How would you solve Ax= b if A, x, and b were NUMBERS?

 

[flash]

Ax = b
CAx = Cb
Ix = Cb
x = Cb

Am I on the right track?

 

[tiny-tim]

Am I on the right track?

Not only on the right track … you've arrived at Grand Central!

You have proved that A sends Cb to ACb = Ib = b.

So A(Cb) = b.

In other words, x = Cb is a solution to Ax = b.

 

[flash]

Ok, thanks. The other part of the question goes:
A is a 4x3 matrix
C is a 3x4 matrix such that CA = I
Suppose, for some given b in R4 that Ax=b has at least one solution. Show that this solution is unique.

Can I just say x = Cb which implies that there is only one solution for x? I'm thinking that I should say something along the lines of: if there exists a C such that CA = I then A must have no free variables.

 

[BryanP]

Hint: What does it mean for a matrix to be invertible? If you had an invertible matrix, what does this say about the number of solutions for every b in Ax = b?

 

[HallsofIvy]

Ok, thanks. The other part of the question goes:
A is a 4x3 matrix
C is a 3x4 matrix such that CA = I
Suppose, for some given b in R4 that Ax=b has at least one solution. Show that this solution is unique.

Can I just say x = Cb which implies that there is only one solution for x? I'm thinking that I should say something along the lines of: if there exists a C such that CA = I then A must have no free variables.
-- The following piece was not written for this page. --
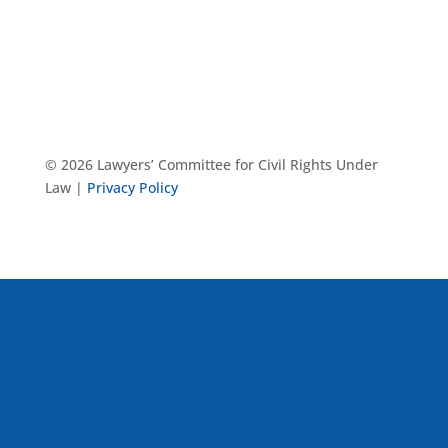
© 2026 Lawyers’ Committee for Civil Rights Under
Law |
Privacy Policy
Yes, that's all you need to do. C is a given matrix , b is a given vector: since multiplication of a 3x4 matrix with a 4 dimensional vector (a 4x1 matrix) is "well defined", x= Cb must be a specific, unique vector.

(I think BryanP's response is to your previous question- though then I don't know why he refers to " the number of solutions for every b in Ax = b". Here, A is not invertible. Only square matrices are invertible.)

 

[BryanP]

(I think BryanP's response is to your previous question- though then I don't know why he refers to " the number of solutions for every b in Ax = b". Here, A is not invertible. Only square matrices are invertible.)

I apologize for that. I didn't notice my error about the invertibility.